▶ _REQUIRED ACTION 1_:
In the Phillip Trent biography, turn the paragraph beginning "Phillip Trent (October 16, 1907" into a short bulleted list that keeps its main facts.
▶ _REQUIRED ACTION 2_:
Resume the Phillip Trent biography from the point where it stops.
--- SELECTED EXTRACT Enclosed Below ---
= Phillip Trent =

American actor (1907–2001)

Phillip Trent (October 16, 1907, in Wilkes-Barre, Pennsylvania – January 24, 2001, in Englewood, New Jersey) was an American stage and film actor. He began his career on Broadway and starred in nine stage productions. He appeared in numerous films during the 1930s and 1940s. He also appeared as Clifford Jones.

==Filmography==
Some of Trent's films include:

- Trick for Trick (1933) - David Adams
- The Man who Dared (1933) - Dick (as Clifford Jones)
- The Power and the Glory (1933) - Tom Garner Jr. (as Clifford Jones)
- Tillie and Gus (1933) - Tom Sheridan
- Coming Out Party (1934) - Jimmy Wolverton
- The Crime of Helen Stanley (1934) - Larry King (as Clifford Jones)
- The Most Precious Thing in Life (1934) - Fraternity Conductor (uncredited)
- Transient Lady (1935) - Fred Baxter
- Princess O'Hara (1935) - Tad (as Clifford Jones)
- Strangers All (1935) - Patrick Gruen (as Clifford Jones)
- His Family Tree (1935) - Dudley Weatherby
- Don't Gamble with Love (1936) - Bob Grant
- Wife vs. Secretary (1936) - Elevator Boy (uncredited)
- For the Service (1936) - George Murphy
- Parole! (1936) - Gregory
- The Girl on the Front Page (1936) - Edward
- The Public Pays (1936, Short) - MGM Reporter (uncredited)
- I Promise to Pay (1937) - Davis (uncredited)
--- End of Enclosed SELECTED EXTRACT ---
--- LISTED RECORDS Enclosed Below ---
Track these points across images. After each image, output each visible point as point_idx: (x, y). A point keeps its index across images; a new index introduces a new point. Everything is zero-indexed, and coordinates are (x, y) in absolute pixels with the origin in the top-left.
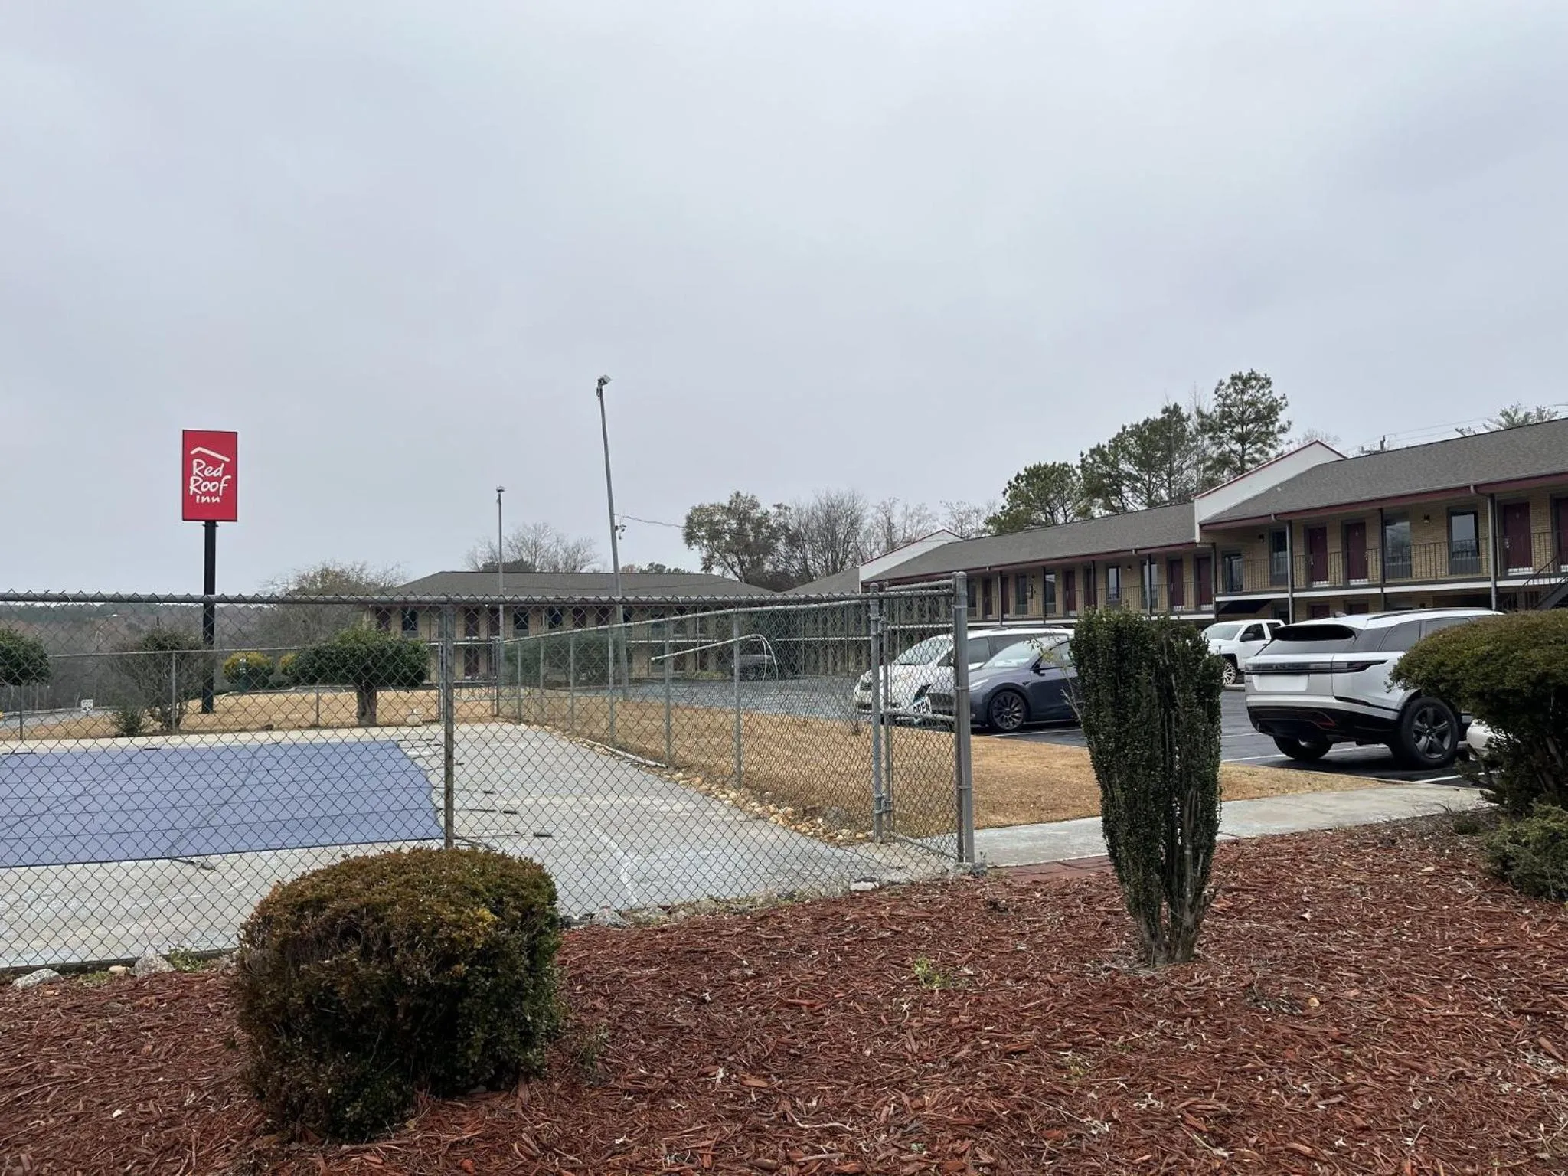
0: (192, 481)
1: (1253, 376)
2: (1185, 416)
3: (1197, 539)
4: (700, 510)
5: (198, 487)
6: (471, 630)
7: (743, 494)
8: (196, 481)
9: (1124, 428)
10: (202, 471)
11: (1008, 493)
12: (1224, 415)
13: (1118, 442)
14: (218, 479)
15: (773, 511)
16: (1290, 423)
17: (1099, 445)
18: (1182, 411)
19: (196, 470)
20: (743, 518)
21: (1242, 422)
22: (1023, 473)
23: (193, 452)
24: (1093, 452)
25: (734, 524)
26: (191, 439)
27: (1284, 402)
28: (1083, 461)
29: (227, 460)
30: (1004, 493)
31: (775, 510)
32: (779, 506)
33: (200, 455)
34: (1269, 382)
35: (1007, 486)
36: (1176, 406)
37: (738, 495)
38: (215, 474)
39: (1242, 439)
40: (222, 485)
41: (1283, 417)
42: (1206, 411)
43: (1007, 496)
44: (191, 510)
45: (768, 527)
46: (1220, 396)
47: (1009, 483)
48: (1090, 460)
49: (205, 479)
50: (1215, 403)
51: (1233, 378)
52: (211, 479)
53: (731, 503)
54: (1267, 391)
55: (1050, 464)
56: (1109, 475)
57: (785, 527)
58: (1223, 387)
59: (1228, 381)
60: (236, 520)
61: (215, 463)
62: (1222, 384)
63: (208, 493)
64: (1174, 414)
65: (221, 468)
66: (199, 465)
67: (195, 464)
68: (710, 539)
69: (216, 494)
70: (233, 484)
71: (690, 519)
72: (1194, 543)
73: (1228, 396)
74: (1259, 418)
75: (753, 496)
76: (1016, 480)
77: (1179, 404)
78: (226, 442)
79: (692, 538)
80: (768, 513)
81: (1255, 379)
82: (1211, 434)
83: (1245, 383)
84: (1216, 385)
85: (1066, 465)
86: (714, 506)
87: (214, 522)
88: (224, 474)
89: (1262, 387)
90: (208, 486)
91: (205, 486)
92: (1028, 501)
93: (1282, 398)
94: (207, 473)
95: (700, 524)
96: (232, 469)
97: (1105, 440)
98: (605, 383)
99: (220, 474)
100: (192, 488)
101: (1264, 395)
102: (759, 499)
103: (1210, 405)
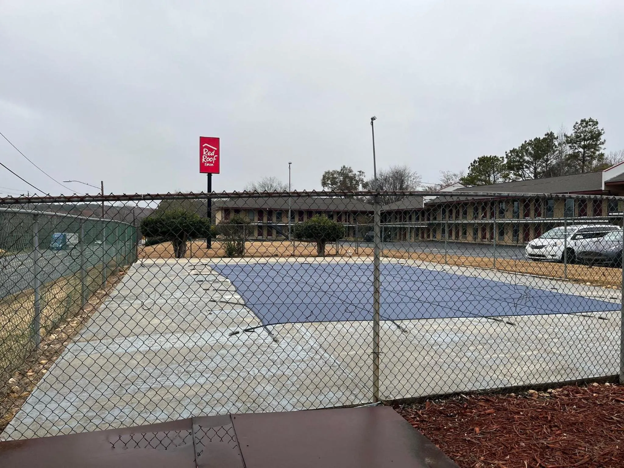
--- End of Enclosed LISTED RECORDS ---
--- LISTED RECORDS Enclosed Below ---
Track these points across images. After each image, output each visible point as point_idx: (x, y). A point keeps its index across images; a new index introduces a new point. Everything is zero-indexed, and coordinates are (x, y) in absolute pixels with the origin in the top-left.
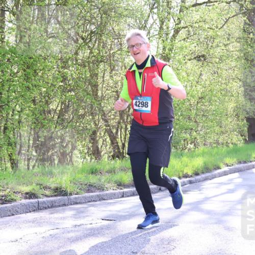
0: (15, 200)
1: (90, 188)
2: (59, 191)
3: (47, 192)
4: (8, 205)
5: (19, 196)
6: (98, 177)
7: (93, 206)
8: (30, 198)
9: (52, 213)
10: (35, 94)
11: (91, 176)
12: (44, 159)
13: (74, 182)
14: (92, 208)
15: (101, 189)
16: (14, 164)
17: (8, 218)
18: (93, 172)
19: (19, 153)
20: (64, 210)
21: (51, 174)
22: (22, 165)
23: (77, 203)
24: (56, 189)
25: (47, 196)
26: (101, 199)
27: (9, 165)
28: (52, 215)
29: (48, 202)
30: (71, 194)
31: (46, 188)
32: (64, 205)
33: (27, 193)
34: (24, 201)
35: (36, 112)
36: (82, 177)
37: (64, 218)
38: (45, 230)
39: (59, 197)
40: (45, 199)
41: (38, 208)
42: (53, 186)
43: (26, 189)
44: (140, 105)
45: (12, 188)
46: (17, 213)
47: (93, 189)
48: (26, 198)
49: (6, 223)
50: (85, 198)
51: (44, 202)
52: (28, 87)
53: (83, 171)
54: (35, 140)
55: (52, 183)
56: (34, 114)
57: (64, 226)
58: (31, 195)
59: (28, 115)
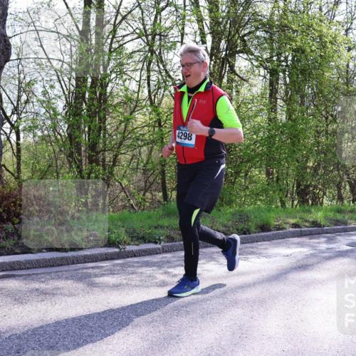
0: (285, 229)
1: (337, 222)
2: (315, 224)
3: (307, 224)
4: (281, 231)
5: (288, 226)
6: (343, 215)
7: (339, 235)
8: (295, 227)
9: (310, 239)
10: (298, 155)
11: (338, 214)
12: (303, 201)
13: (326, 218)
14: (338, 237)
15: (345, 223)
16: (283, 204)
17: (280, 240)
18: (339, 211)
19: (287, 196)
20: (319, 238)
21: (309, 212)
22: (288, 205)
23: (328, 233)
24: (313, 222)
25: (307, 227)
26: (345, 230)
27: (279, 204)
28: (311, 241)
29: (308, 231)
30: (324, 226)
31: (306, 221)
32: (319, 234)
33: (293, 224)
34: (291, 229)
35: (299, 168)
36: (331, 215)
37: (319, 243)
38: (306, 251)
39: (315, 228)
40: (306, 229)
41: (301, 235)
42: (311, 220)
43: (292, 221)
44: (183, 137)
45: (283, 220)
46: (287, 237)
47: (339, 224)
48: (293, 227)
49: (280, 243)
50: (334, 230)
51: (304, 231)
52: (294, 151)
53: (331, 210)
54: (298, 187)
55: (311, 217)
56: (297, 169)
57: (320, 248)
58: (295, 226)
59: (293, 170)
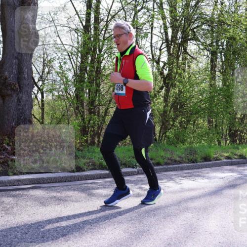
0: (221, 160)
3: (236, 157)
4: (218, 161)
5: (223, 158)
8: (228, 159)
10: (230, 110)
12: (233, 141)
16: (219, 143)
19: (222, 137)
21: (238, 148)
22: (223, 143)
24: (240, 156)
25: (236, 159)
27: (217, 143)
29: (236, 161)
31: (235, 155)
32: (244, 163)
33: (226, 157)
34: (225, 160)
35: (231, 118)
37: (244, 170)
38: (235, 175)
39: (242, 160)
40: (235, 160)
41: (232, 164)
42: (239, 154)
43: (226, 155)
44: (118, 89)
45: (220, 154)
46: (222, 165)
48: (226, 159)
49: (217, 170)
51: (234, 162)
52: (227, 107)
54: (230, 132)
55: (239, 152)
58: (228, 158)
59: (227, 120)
--- End of Enclosed LISTED RECORDS ---
▶ _ANSWER SECTION 1_:
- Born October 16, 1907, in Wilkes-Barre, Pennsylvania; died January 24, 2001, in Englewood, New Jersey
- American stage and film actor
- Began on Broadway, starring in nine stage productions
- Appeared in numerous films in the 1930s and 1940s
- Also appeared as Clifford Jones

▶ _ANSWER SECTION 2_:
- The Great Gambini (1937) - Reporter (uncredited)
- Youth on Parole (1937) - Don (uncredited)
- That's My Story (1937) - Reporter (uncredited)
- A Doctor's Diary (1937)
- The Spy Ring (1938) - Captain Robert Scott
- Letter of Introduction (1938) - Man at Barry's Party (uncredited)
- I Am the Law (1938) - Law Student (uncredited)
- Flirting with Fate (1938) - Larry
- Pirates of the Skies (1939) - Pilot (uncredited)
- Let Us Live (1939) - Frank Burke
- Buck Rogers (1939, Serial) - Mitchell [Ch. 1] (uncredited)
- When Tomorrow Comes (1939) - Service Man (uncredited)
- Drunk Driving (1939, Short) - MGM Crime Reporter (uncredited)
- Gone with the Wind (1939) - Gentleman / Bearded Confederate on Steps of Tara (uncredited)
- Ninotchka (1939)
- The Green Hornet (1940, Serial) - Jasper Jenks
- Those Were the Days! (1940) - Clerk (uncredited)
- The Great Train Robbery (1941) - Carbine (uncredited)
- Back in the Saddle (1941) - Jack (uncredited)
- Paper Bullets (1941) - Harold DeWitt
- Murder by Invitation (1941) - Larry Denham
- Outlaws of Cherokee Trail (1941) - Fake Jim Warren
- Bombay Clipper (1942) - Tom Hare (final film role)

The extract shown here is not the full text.